### Dataset entries

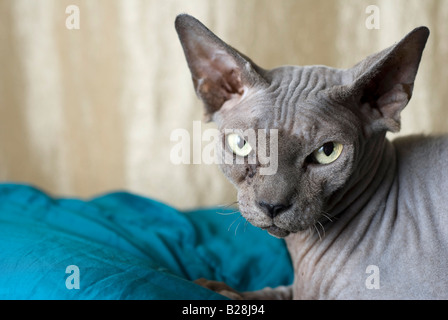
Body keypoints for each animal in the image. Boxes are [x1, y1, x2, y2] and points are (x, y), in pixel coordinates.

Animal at [174, 14, 448, 300]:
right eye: (241, 144)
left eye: (327, 152)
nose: (272, 206)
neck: (303, 252)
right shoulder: (295, 291)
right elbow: (271, 292)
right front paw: (217, 289)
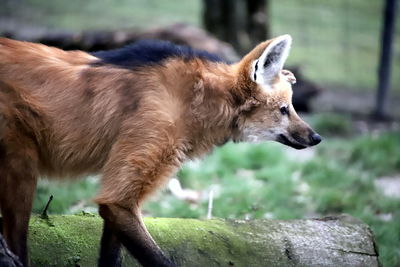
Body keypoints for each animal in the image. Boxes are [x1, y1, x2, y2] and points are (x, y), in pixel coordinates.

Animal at [0, 34, 320, 266]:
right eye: (284, 110)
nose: (316, 137)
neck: (196, 102)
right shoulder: (126, 190)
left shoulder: (119, 196)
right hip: (22, 164)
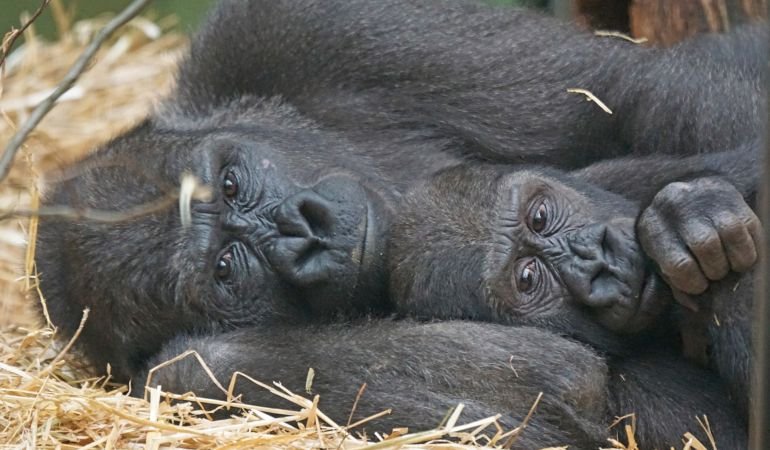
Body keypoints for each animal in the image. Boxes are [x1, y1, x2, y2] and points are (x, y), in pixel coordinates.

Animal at [34, 1, 760, 448]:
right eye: (224, 269)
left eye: (232, 183)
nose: (305, 231)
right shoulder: (163, 382)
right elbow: (556, 382)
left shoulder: (289, 32)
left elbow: (635, 92)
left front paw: (690, 216)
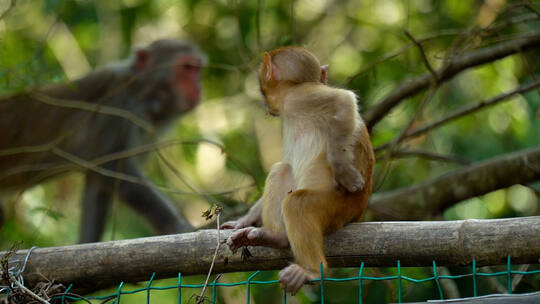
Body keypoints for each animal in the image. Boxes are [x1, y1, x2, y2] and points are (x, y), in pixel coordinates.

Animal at [0, 38, 206, 242]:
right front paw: (177, 226)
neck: (141, 92)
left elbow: (98, 185)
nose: (198, 89)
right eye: (187, 67)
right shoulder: (116, 108)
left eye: (197, 69)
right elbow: (114, 168)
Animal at [221, 47, 374, 294]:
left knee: (297, 203)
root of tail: (358, 213)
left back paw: (311, 270)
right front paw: (243, 221)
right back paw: (275, 237)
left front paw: (345, 173)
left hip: (339, 207)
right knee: (281, 170)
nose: (266, 106)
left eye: (263, 89)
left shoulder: (299, 97)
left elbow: (343, 100)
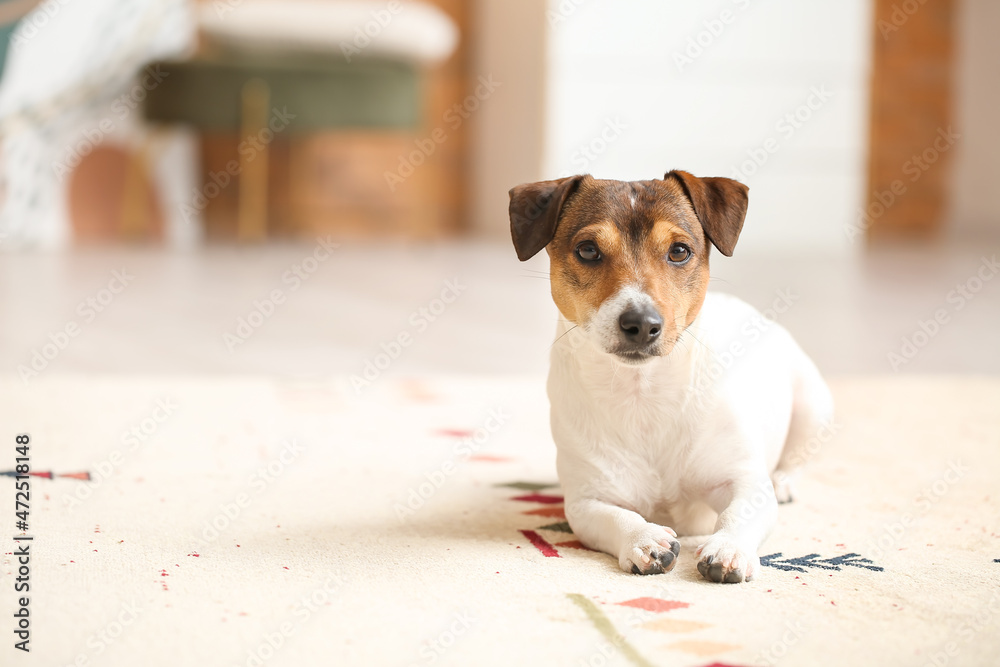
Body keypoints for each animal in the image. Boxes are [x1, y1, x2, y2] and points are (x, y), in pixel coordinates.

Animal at [512, 171, 832, 584]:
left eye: (679, 251)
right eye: (587, 250)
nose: (641, 323)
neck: (643, 391)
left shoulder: (743, 483)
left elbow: (738, 512)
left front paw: (729, 548)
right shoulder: (586, 501)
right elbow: (617, 516)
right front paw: (644, 538)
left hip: (813, 407)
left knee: (796, 458)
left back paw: (784, 481)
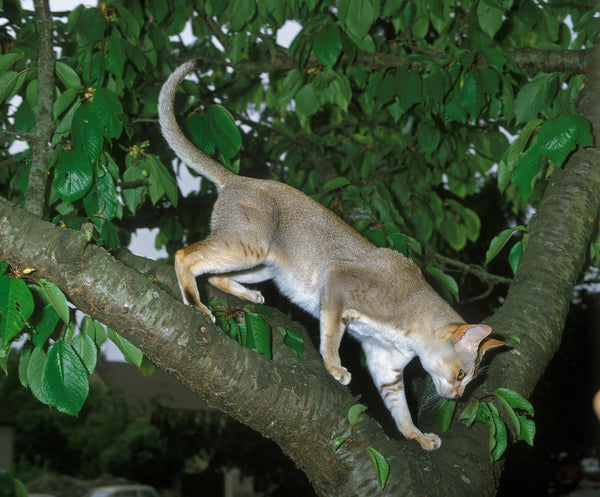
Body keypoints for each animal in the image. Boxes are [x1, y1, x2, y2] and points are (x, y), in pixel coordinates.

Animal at [157, 59, 504, 450]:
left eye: (470, 380)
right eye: (461, 374)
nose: (459, 397)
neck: (412, 319)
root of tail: (239, 179)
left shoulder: (385, 363)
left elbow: (399, 407)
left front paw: (417, 436)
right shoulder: (338, 279)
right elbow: (331, 336)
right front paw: (335, 368)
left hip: (263, 265)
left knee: (215, 273)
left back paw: (248, 295)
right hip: (249, 246)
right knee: (185, 254)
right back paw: (197, 304)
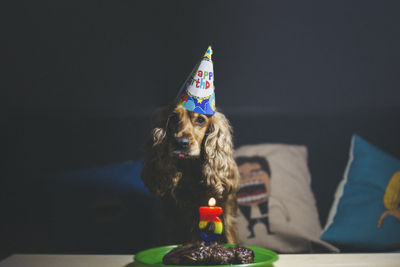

######

_Your assignment_
Exactly as written, set down each line of the records, leaving out the pictures.

_Solution for this problem_
Body keypoints for each animal in the image. Boxes are [x1, y1, x2, y2] and points are (x, y), in pixel coordinates.

Animal at [174, 14, 448, 300]:
right eye: (241, 144)
left eye: (327, 152)
nose: (272, 206)
neck: (303, 252)
right shoulder: (295, 291)
right elbow: (271, 292)
right front paw: (217, 289)
Body keypoints for each animal in the image. Boxes are [x1, y1, x2, y2] and points are (x, y), in pixel coordinates.

Animal at [0, 34, 320, 266]:
right eye: (284, 110)
nose: (316, 137)
neck: (196, 102)
right shoulder: (126, 190)
left shoulder: (119, 196)
right hip: (22, 164)
Body keypoints for each animal in the image. Boxes are [x1, y1, x2, y2] and points are (x, y), in pixel coordinates.

Animal at [34, 1, 760, 448]:
right eye: (224, 269)
left eye: (232, 183)
nose: (305, 231)
right shoulder: (163, 382)
right elbow: (556, 382)
left shoulder: (289, 32)
left elbow: (635, 92)
left front paw: (690, 216)
Body keypoints for each animal in the image. Boxes are [x1, y1, x2, y2] and points are (x, y), in pixel coordinates.

Animal at [0, 38, 206, 242]:
right front paw: (177, 226)
neck: (141, 92)
left elbow: (98, 185)
nose: (198, 89)
right eye: (187, 67)
right shoulder: (116, 108)
left eye: (197, 69)
right elbow: (114, 168)
Animal at [221, 47, 374, 294]:
left knee: (297, 203)
root of tail: (358, 213)
left back paw: (311, 270)
right front paw: (243, 221)
right back paw: (275, 237)
left front paw: (345, 173)
left hip: (339, 207)
right knee: (281, 170)
nose: (266, 106)
left eye: (263, 89)
left shoulder: (299, 97)
left elbow: (343, 100)
Body keypoints for each animal in the image. Boxes are [x1, y1, x2, y2] and points are (x, y), in pixel coordinates.

Animal at [512, 171, 832, 584]:
left eye: (679, 251)
right eye: (587, 250)
nose: (641, 323)
neck: (643, 391)
left shoulder: (743, 483)
left elbow: (738, 512)
left front paw: (729, 548)
right shoulder: (586, 501)
right elbow: (617, 516)
right front paw: (644, 538)
left hip: (813, 407)
left knee: (796, 458)
left back paw: (784, 481)
Body keypoints for each animal in the image. Boxes are [x1, y1, x2, y2] and points are (x, y), in pixel coordinates.

Animal at [157, 59, 504, 450]:
left eye: (470, 380)
right eye: (461, 374)
nose: (459, 397)
neck: (412, 319)
root of tail: (239, 179)
left shoulder: (385, 363)
left elbow: (399, 407)
left front paw: (417, 436)
right shoulder: (338, 279)
right elbow: (331, 336)
right front paw: (335, 368)
left hip: (263, 265)
left knee: (215, 273)
left back paw: (248, 295)
right hip: (249, 246)
right knee: (185, 254)
right back paw: (197, 304)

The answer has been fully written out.